Page:

----

What You Think You Want Is Usually Not What You Really Want

What You Think You Want Is Usually Not What You Really Want

“The trouble with not having a goal is that you can spend your life running up and down the field and never score.” — Bill Copeland

My sister, a third-year undergraduate student at UC Berkeley, texted me recently, frustrated she wasn’t getting accepted to internships for which she applied.

“I just need something to pay the bills this summer,” she said. “But I want an internship — a finance internship — because I like my finance class and want to learn finance in business.”

A few years her senior, and someone who’s had his fair share of internships, I told her “internships are overrated.” Sure, I was trying to lift her spirits, but I also used the word “overrated” for a reason.

You see, as much as my sister thinks she wants an internship (the means), she doesn’t truly want an internship. What she really wants is to pay the bills this summer and learn finance in business (the end), both of which are not exclusive to an internship. (I have a feeling she also wants something that looks good on her résumé, which is overrated as well, but that’s a different post for a different day.)

So, if her actual goals are to pay the bills this summer and learn finance in business, she could also get a “summer job” and enroll in an online or local course about finance in business. Or, she could start her own venture in time for the summer and learn finance in business “on the job” — a double-whammy. Heck, she could even get a “summer job” and get an unpaid internship, or find a mentorship/fellowship to learn finance in business.

Again, this is assuming her actual goals are to pay the bills this summer and learn finance in business.

----

Entries shown:
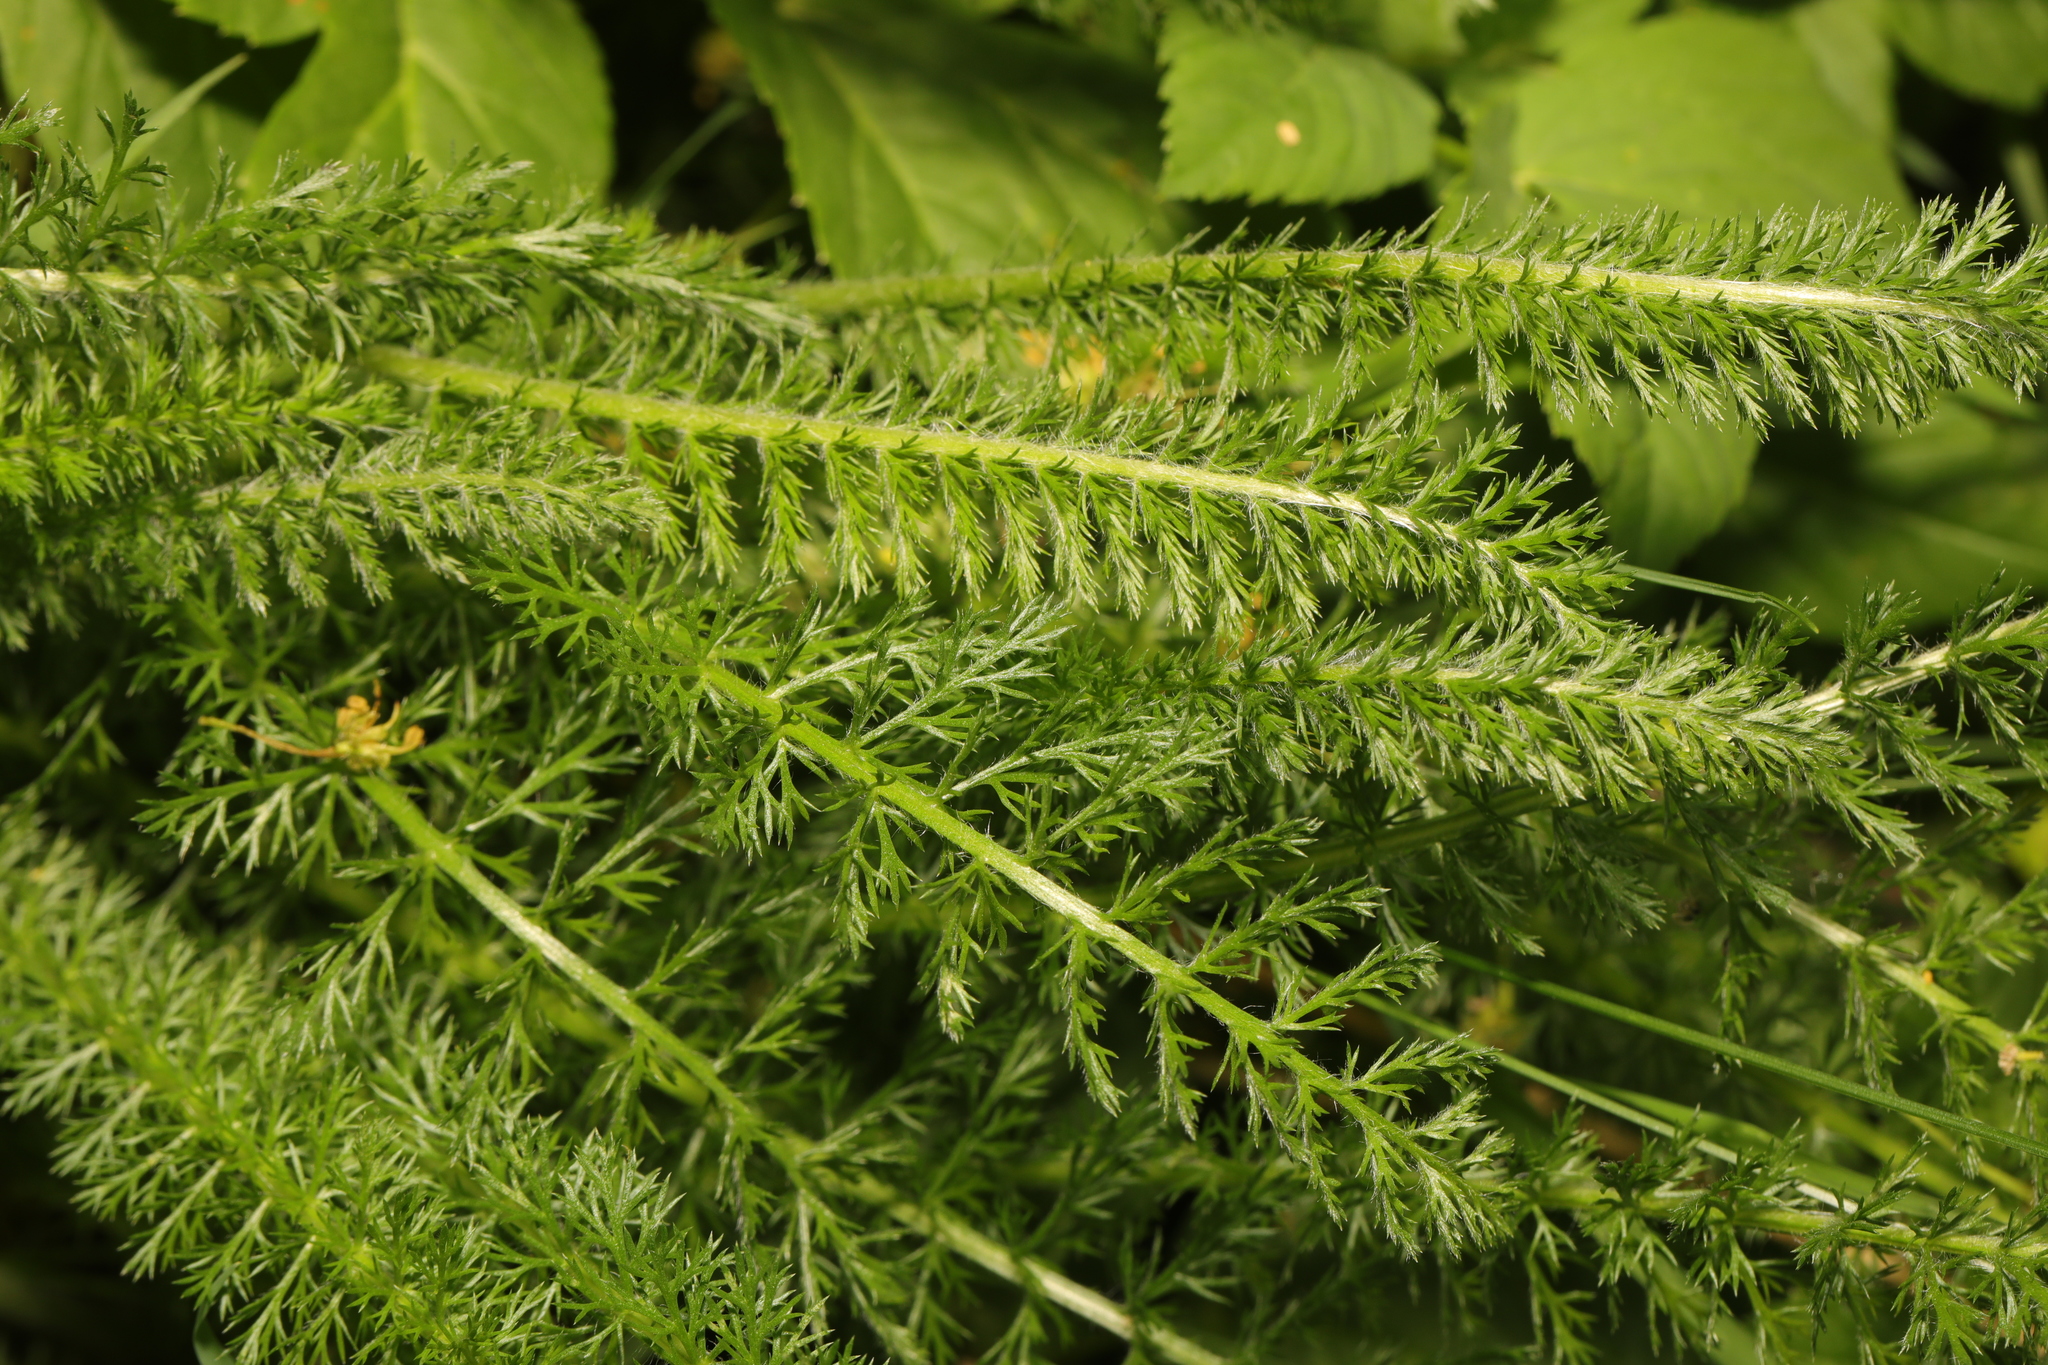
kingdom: Plantae
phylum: Tracheophyta
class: Magnoliopsida
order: Asterales
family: Asteraceae
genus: Achillea
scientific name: Achillea millefolium
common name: Yarrow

----

To do:
1. In the post about wanting an internship, which university does the writer's sister attend?
2. Please carry the post about internships and real goals forward from its final sentence.

Answers to the problems:
1. UC Berkeley.

2.
Either way you cut it, there are multiple paths to the same destination, yet we so often get caught up in the path to take — what my dad calls the “thick of thin things” — rather than focusing first on the destination we have in mind, and then reverse-engineering the path.

When you focus on the destination first and subsequently work backward to decipher the path to take, you increase the likelihood of actually getting from where you are today to where you want to be tomorrow.

Reverse-engineering your goals

The first of this two-step process is to ask yourself a simple (but not easy) question: “Why?”

For instance, I mentor freelancers, and one of the first questions I ask them is: Why are you freelancing, or why do you want to freelance?

Is it to be happier? To make more money? To have more control of your schedule and workload? To spend more time doing things you enjoy away from work? Something else?

The point is: Look beneath the surface and dig deeper until you find the actual reasons you want what you want, not what it appears you want at first glance.

Once you develop the answers to these questions — I purposefully use the word “develop” to indicate a process, which takes time — proceed with the second step by asking yourself: “What are the specific, measurable, attainable, realistic and time-bound objectives to achieving my goals?”

That is to say, how can you make the “why” come to life? How can you build a vehicle that will take you to the place you truly want to go?

It all starts with asking yourself the why, and then figuring out the how.

About The Author

Josh Hoffman is an international digital marketing consultant, strategist and instructor. He also runs Epic Freelancing, where he helps freelancers achieve financial success, creative freedom and lifestyle design.

Get his free courses 4 Social Media Strategies to Attract More Customers and 6 Steps to 6-Figure Freelancing.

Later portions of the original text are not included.